Ever wondered how or why an author picks the names they do for their characters? I'm sure you'd have as many different answers to that question as there are authors.

I'm sure some authors pick names because they sound cool. One of the TV shows my wife and I really enjoy is Castle. Strangely enough, the show has nothing to do with Medieval times. Rather, the main character's name is Rick Castle, played by one of my favorite actors Nathan Fillion (from another one of my favorite shows Firefly).

Rick Castle is an author of murder mysteries. He creates a character named Nikki Heat based on one of the NYC detectives he shadows on her job. Why Nikki Heat? Well, you'll have to admit if you are imagining an attractive and smart NYC detective, Nikki Heat works better than, oh, let's say Bertha Flabbersnoogle.
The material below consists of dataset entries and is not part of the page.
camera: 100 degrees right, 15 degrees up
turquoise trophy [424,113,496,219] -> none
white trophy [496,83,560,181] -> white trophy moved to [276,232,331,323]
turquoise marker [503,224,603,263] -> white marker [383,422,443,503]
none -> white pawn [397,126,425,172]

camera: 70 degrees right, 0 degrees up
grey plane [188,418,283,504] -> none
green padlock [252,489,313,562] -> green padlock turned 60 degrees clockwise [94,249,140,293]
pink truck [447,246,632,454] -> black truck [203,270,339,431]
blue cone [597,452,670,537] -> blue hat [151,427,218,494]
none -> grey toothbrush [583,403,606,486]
Actually, I've often found names seem to be picked on how they sound. Some classic examples are in Dickens' A Christmas Carol. The name Scrooge sounds to me like an old curmudgeon. At the same time, would the name Tiny Tim have the same impact if he was named Tiny Emerson or Tiny Rocko?
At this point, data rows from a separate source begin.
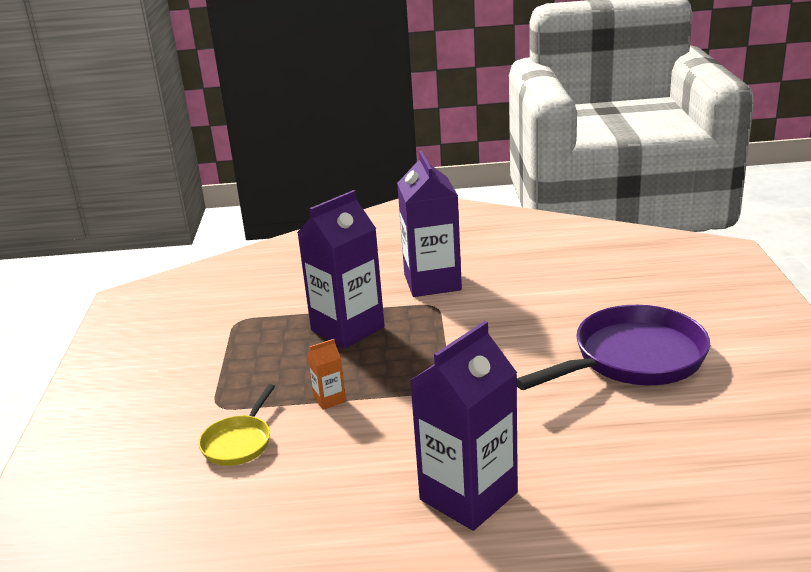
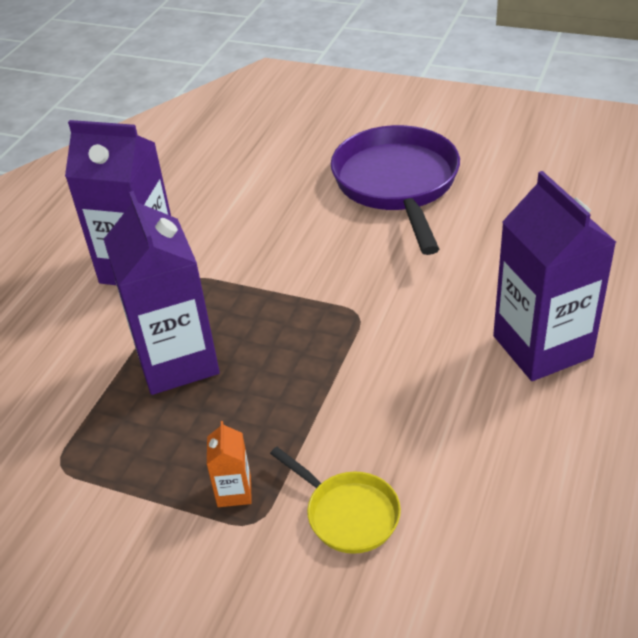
camera: 65 degrees left, 15 degrees up
orange carton [307,339,346,410] -> orange carton moved to [207,421,252,507]

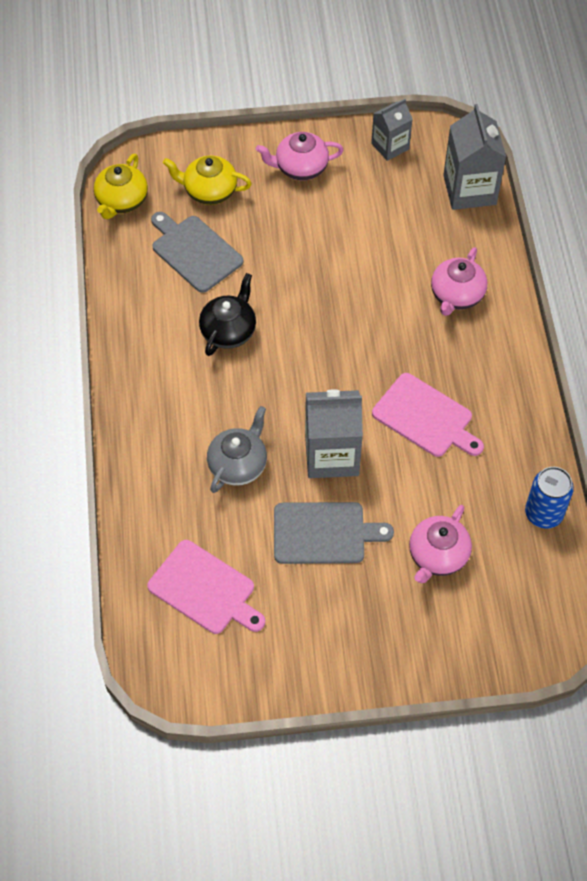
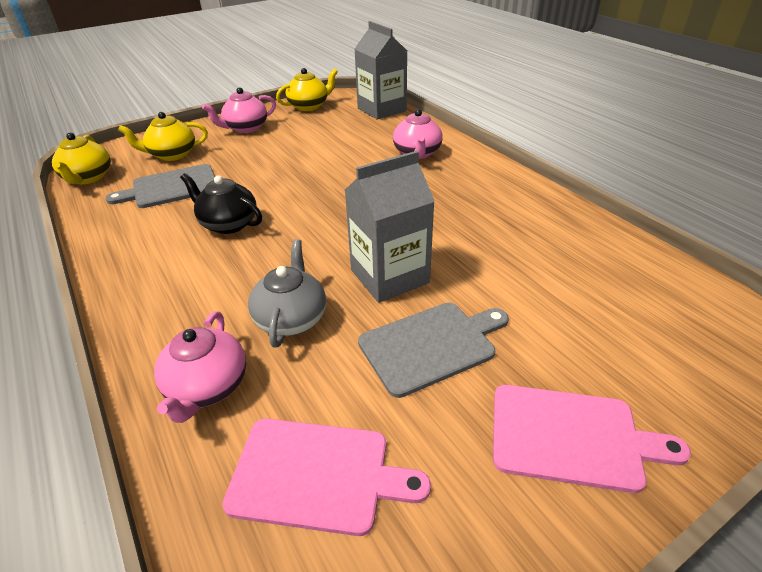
camera: 25 degrees left, 20 degrees down
grey cutting board [151,212,243,293] -> grey cutting board turned 45 degrees counterclockwise [105,164,215,208]
black teapot [199,273,256,356] -> black teapot turned 60 degrees counterclockwise [180,173,262,234]
grey carton [371,99,413,161] -> yellow teapot [276,68,338,111]
pink cutting board [372,373,484,457] -> pink cutting board moved to [493,385,691,493]
pink teapot [409,505,472,583] -> pink teapot moved to [154,311,246,423]
blue can [525,467,574,529] -> none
When I pick names for my characters, I do something a little different. I actually research what the name means. For example, in The Hidden Sun, there is an owner of a candle store named Chandler. Do you know what the name Chandler means? Well, it means "candle seller". True story!

But it isn't enough to have the name mean something. It also has to look and /or sound like the character. That is the tricky part, but it also helps me create characters that are unique.

And then there are reasons people name their kids the way they do. Sometimes they are named after friends or family members. For example, my middle name, Lloyd, is from my maternal grandfather. My little brother? He was named after my paternal grandfather.

For our children, two of my four daughter's first names are directly from friends and family members, while the other two names, we just liked in and of themselves. In all cases, their middle names are directly from friends or family members.

Sometimes parents name their kids with all the same first letter. Like Quinton, Quinn, Qadir and Quetzalcoatl. (You have to be creative if you use the letter "Q")

For my wife and I, we did it sort of backwards. Each of our girls' names end with an "e" sound, like Kimberly. And even then, not all their names end with a "y". Did we do that on purpose? Not at first. It just sort of worked out that way for the first three. As for the forth one? Yes, I will most certainly say that played a big part in picking her name.

Just for giggles, what would you name a tall male, slightly balding on top, with hazel eyes and a quick smile? If you come up with a good name, you too, could be an author.